Conseil constitutionnel

L’exemption en cas d’absence de montage artificiel ne doit pas bénéficier qu’aux entités localisées dans un État de l’Union européenne impliquant que l’impôt forfaitaire minimal n’a pas vocation à s’appliquer automatiquement lorsque l’entité est localisée dans un État ou territoire n’ayant pas conclu avec la France de convention d’assistance administrative, a jugé le Conseil constitutionnel.

L’article 123 bis du code général des impôts prévoit en effet l’imposition des avoirs détenus à l’étranger par une personne physique fiscalement domiciliée en France, par l’intermédiaire d’une entité juridique dont les actifs sont principalement financiers et soumise à un régime fiscal privilégié, selon des règles dérogatoires au droit commun, c’est-à-dire qu’il soumet à l’impôt sur le revenu (IR) les bénéfices et les revenus positifs de cette entité, réputés acquis par la personne physique dans la proportion des actions, parts ou droits financiers qu’elle détient dans cette entité.

Mais selon le 4 bis de cet article 123 bis, cette disposition n’est applicable lorsque l’entité est établie ou constitué dans un État de l’Union européenne et que son exploitation ou sa détention ne peut être regardée comme « constitutive d’un montage artificiel dont le but serait de contourner la législation fiscale française ».

Si le ConseilCons. constit., 1er mars 2017, n° 2016-614 PQC, Dominique L. admet que le législateur a poursuivi un but légitime de lutte contre la fraude et l’évasion fiscales en adoptant cette disposition, il n’en demeure pas moins que cette exemption, en cas d’absence de montage artificiel, ne bénéficie qu’aux entités localisées dans un État de l’Union européenne et aucune autre disposition législative ne permet au contribuable d’être exempté de cette application en prouvant que la localisation de l’entité dans un autre État ou territoire n’a pas « pour objet ou pour effet un tel contournement ». Il est ainsi jugé que le législateur a porté « une atteinte disproportionnée au principe d’égalité devant les charges publiques » et que la disposition critiquée est contraire à la Constitution.

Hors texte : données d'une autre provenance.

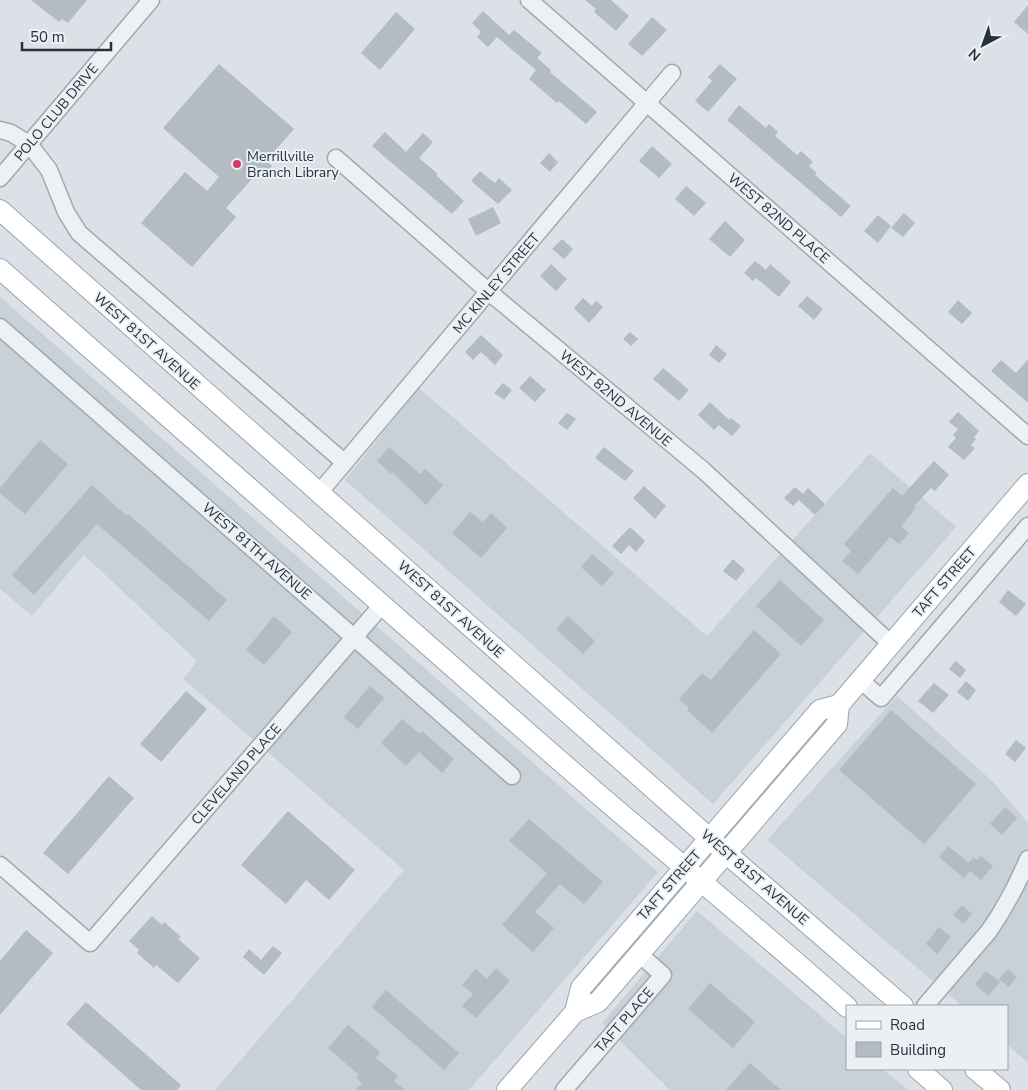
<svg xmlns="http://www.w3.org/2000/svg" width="1028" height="1090" font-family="'Nunito Sans',sans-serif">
	<rect width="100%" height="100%" fill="#dbe1e6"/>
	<g fill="#c9d1d8">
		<path d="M 0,297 L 658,872 L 469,1090 L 215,1090 L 404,870 L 183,679 L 197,661 L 84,555 L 32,616 L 0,589 Z"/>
		<path d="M 419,388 L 707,636 L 870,453 L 956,527 L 713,804 L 345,480 Z"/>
		<path d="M 897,696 L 992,781 L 1028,823 L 1028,1063 L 1007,1044 L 1007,1006 L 962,1006 L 767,840 Z"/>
		<path d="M 697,911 L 847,1038 L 847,1069 L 883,1069 L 908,1090 L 670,1090 L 602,1023 Z"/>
	</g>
	<g fill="#b3bbc3">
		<path d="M 31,0 L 87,0 L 68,23 L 62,19 L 59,22 Z"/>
		<path d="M 585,0 L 611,0 L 629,16 L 616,31 L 594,12 L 596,9 Z"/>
		<path d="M 1028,5 L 1028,34 L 1014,22 Z"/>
		<path d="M 483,11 L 509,35 L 514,30 L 542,53 L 537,58 L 551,70 L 550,72 L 597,112 L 586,124 L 559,101 L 557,103 L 529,79 L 536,70 L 497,37 L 488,47 L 477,37 L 481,32 L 472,23 Z"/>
		<path d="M 396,12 L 415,29 L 380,70 L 361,53 Z"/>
		<path d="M 652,17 L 667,30 L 642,56 L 628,44 Z"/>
		<path d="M 219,64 L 294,129 L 266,161 L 272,166 L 264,175 L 259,171 L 226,208 L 236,217 L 192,267 L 141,223 L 185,172 L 207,191 L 219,177 L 163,128 Z"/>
		<path d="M 720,64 L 737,79 L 708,112 L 695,101 L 712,81 L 708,77 Z"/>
		<path d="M 739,105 L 766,128 L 769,124 L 778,132 L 775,136 L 797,155 L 801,151 L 813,162 L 809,166 L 817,173 L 815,175 L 851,206 L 841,217 L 727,120 Z"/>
		<path d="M 385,132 L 406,152 L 423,133 L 433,142 L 419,158 L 438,174 L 436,175 L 464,201 L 452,214 L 372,146 Z"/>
		<path d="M 652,146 L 672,164 L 659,178 L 639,161 Z"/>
		<path d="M 549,153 L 558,162 L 550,172 L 540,163 Z"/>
		<path d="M 480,171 L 495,183 L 499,178 L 512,190 L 498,204 L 471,181 Z"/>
		<path d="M 686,186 L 706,203 L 694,216 L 675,199 Z"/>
		<path d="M 493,207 L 501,223 L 476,236 L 468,219 Z"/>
		<path d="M 904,213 L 915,223 L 903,237 L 891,228 Z"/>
		<path d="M 878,215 L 891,226 L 878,243 L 864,231 Z"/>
		<path d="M 725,221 L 745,240 L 730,257 L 709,239 Z"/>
		<path d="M 562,239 L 573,249 L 564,259 L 552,249 Z"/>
		<path d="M 755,261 L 766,270 L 770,264 L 791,282 L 779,297 L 756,278 L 753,281 L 744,273 Z"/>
		<path d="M 551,264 L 567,279 L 556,291 L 540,276 Z"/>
		<path d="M 807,296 L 823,309 L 814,320 L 798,306 Z"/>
		<path d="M 583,298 L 592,306 L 596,301 L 603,307 L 589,323 L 574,308 Z"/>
		<path d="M 958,300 L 972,313 L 962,324 L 948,312 Z"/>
		<path d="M 630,332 L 638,339 L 631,346 L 623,339 Z"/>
		<path d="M 481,335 L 503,355 L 495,365 L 481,352 L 473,360 L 465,352 Z"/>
		<path d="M 716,345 L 727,354 L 719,363 L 709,355 Z"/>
		<path d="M 1028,359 L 1028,403 L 991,371 L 1001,360 L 1016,373 Z"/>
		<path d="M 663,368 L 689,390 L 679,401 L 653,379 Z"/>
		<path d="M 530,376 L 546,390 L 535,402 L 519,388 Z"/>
		<path d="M 503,383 L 512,390 L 504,400 L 494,393 Z"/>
		<path d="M 710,402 L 729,420 L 731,418 L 741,426 L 732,436 L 719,425 L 714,430 L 698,415 Z"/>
		<path d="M 958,412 L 979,431 L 974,437 L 976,439 L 971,445 L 975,448 L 964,460 L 948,447 L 956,438 L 953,435 L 958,429 L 949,422 Z"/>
		<path d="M 567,413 L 576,419 L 567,430 L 558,423 Z"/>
		<path d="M 40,440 L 68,464 L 25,514 L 0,493 L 0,488 Z"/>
		<path d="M 389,447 L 420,474 L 425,469 L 443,485 L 426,505 L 392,472 L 391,474 L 377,461 Z"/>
		<path d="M 604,447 L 634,471 L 625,481 L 595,458 Z"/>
		<path d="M 934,461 L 949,475 L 935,491 L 931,488 L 914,506 L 916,508 L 901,526 L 909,533 L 899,544 L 890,537 L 858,574 L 842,561 L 851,551 L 844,544 L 893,488 L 902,496 Z"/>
		<path d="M 92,485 L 127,516 L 128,514 L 227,600 L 209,621 L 97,524 L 34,595 L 12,575 Z"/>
		<path d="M 644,486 L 666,506 L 655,519 L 633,498 Z"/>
		<path d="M 795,487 L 803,494 L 808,488 L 825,504 L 815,515 L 799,500 L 793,506 L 784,498 Z"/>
		<path d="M 470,512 L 483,522 L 491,513 L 507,528 L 481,558 L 452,533 Z"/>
		<path d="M 630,527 L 645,541 L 636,552 L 629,545 L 621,554 L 612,546 Z"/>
		<path d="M 592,554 L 614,573 L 602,586 L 581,567 Z"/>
		<path d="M 733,559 L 745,570 L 736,581 L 723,571 Z"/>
		<path d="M 780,580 L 824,620 L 801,646 L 756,606 Z"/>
		<path d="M 1008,590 L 1026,604 L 1016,616 L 999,602 Z"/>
		<path d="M 274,616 L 292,632 L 264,665 L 246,650 Z"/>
		<path d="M 568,616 L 595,641 L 583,654 L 556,629 Z"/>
		<path d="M 754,630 L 781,654 L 712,733 L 687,710 L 689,708 L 679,699 L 702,673 L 711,680 Z"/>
		<path d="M 956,661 L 966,670 L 960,678 L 949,669 Z"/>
		<path d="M 966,681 L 976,690 L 968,701 L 957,692 Z"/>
		<path d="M 934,683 L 949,695 L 933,713 L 918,701 Z"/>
		<path d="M 370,686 L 384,698 L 358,729 L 344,717 Z"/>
		<path d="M 186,691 L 207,709 L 161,762 L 140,744 Z"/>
		<path d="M 891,710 L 976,784 L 924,844 L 839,770 Z"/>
		<path d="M 402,719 L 420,734 L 422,731 L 454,759 L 442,773 L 419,752 L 406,766 L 381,743 Z"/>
		<path d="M 1016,740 L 1026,748 L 1015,762 L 1005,754 Z"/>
		<path d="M 109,776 L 134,798 L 68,874 L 43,853 Z"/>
		<path d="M 1005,807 L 1017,818 L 1002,835 L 990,824 Z"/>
		<path d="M 288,811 L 355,870 L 329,900 L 306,880 L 286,904 L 241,865 Z"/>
		<path d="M 529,819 L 603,882 L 584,904 L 560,884 L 535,912 L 554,928 L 533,952 L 502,925 L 547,873 L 509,841 Z"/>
		<path d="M 948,846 L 969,863 L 973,857 L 977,860 L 981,856 L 993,866 L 981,880 L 970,871 L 964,878 L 939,857 Z"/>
		<path d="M 962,905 L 972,914 L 963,924 L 953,915 Z"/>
		<path d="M 152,916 L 162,925 L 164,922 L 181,937 L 178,939 L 200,958 L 178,983 L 156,965 L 154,968 L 137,953 L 139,950 L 129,941 Z"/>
		<path d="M 939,927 L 951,937 L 937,954 L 926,944 Z"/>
		<path d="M 26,930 L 53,953 L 0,1015 L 0,961 Z"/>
		<path d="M 273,946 L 282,953 L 264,975 L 243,957 L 249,949 L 261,960 Z"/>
		<path d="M 496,968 L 510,981 L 476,1018 L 462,1006 L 473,994 L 462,985 L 476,969 L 487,979 Z"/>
		<path d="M 1008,969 L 1017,977 L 1009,987 L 999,979 Z"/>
		<path d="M 986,971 L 1000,982 L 988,996 L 975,984 Z"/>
		<path d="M 710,983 L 755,1022 L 733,1048 L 688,1009 Z"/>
		<path d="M 386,990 L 459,1053 L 444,1070 L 372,1007 Z"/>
		<path d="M 86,1002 L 181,1085 L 177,1090 L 141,1090 L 66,1024 Z"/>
		<path d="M 348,1025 L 380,1052 L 376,1058 L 398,1076 L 394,1081 L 405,1090 L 356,1090 L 362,1083 L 357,1078 L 359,1075 L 328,1048 Z"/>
		<path d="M 750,1063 L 781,1090 L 726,1090 Z"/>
	</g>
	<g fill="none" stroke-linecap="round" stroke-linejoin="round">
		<g stroke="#a1a9b0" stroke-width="19">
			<g id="minor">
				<path d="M 529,0 L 1028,436"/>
				<path d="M 0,130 L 11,133 L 29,144 L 49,170 L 66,212 L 79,233 L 344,462"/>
				<path d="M 336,158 L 489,292 L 703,470 L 891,644"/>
				<path d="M 0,178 L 151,0"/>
				<path d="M 0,327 L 512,776"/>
				<path d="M 319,493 L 672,73"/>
				<path d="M 860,680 L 881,698 L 1028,526"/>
				<path d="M 0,865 L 90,943 L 382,605"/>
				<path d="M 925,1006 L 989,931 C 1005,908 1017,885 1028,859"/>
				<path d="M 564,1090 L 663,975 L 639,954"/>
			</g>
		</g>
		<g stroke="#9ba7b2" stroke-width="22">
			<g id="major">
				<path d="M 0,210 L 726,853 L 903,1006"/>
				<path d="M 0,269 C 199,445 398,620 598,794 C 681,865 765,934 847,1007"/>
				<path d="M 575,1012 L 581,988 L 820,710 L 839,705 L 1028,484"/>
				<path d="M 918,1069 L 942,1090"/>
				<path d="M 975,1069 L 1000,1090"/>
				<path d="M 507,1090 L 575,1012 L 598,1002 L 837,724 L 839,705"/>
			</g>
		</g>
		<use href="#minor" stroke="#eef1f4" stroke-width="16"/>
		<use href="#major" stroke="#fff" stroke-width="20"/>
	</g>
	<circle fill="#cf3c69" stroke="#ebf0f4" stroke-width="2" cx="237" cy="164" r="5"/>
	<g text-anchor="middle" stroke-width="4" stroke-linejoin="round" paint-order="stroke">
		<g font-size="14" fill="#25313c" stroke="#ebf0f4">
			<text transform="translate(56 112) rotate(-50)" y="5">POLO CLUB DRIVE</text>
			<text transform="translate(779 218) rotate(41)" y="5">WEST 82ND PLACE</text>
			<text transform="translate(496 283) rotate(-50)" y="5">MC KINLEY STREET</text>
			<text transform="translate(147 341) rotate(42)" y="5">WEST 81ST AVENUE</text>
			<text transform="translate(616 398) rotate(40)" y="5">WEST 82ND AVENUE</text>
			<text transform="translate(257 551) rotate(41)" y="5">WEST 81TH AVENUE</text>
			<text transform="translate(944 582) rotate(-49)" y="5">TAFT STREET</text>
			<text transform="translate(451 609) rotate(42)" y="5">WEST 81ST AVENUE</text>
			<text transform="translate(236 774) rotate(-49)" y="5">CLEVELAND PLACE</text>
			<text transform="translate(755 877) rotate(41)" y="5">WEST 81ST AVENUE</text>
			<text transform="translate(669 885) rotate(-49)" y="5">TAFT STREET</text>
			<text transform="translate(624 1020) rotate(-49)" y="5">TAFT PLACE</text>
		</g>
		<g font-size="14" fill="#25313c" stroke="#ebf0f4" text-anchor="start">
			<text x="247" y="161">Merrillville<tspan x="247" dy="16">Branch Library</tspan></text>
		</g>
	</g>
	<rect x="846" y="1005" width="162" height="65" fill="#ebf0f4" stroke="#9ca4aa"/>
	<rect x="856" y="1021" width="25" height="8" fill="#ffffff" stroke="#9ca4aa"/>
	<text x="890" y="1030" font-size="15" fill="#25313c">Road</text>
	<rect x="856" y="1042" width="25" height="15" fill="#b3bbc3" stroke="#9ca4aa"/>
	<text x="890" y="1055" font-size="15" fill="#25313c">Building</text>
	<g transform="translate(983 45) rotate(221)" stroke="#ebf0f4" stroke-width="4" paint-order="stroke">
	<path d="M0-4L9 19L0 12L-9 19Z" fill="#25313c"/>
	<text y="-8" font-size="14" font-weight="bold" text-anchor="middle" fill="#25313c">N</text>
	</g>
	<path d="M22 42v8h89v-8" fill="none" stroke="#25313c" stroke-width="2.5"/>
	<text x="30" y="42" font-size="15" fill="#25313c" stroke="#ebf0f4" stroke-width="4" paint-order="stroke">50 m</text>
</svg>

Le grief portant sur le second alinéa du 3 de l’article 123 bis relatif à une imposition forfaitaire minimale calculée en multipliant l’actif net ou la valeur nette des biens de l’entité par un taux d’intérêt fixé par voie réglementaire dès lors que l’entité est localisée dans un État ou territoire hors UE devient sans objet à la suite d’inconstitutionnalité prononcée dans la mesure où le contribuable pourra dorénavant, quelle que soit la localisation de l’entité, être exempté en l’absence de montage artificiel visant à contourner la législation fiscale française et démontrer, le cas échéant, que le revenu réellement perçu est inférieur au revenu défini forfaitairement.

Cette inconstitutionnalité et cette interprétation s’appliquent aux procédures non définitivement jugées.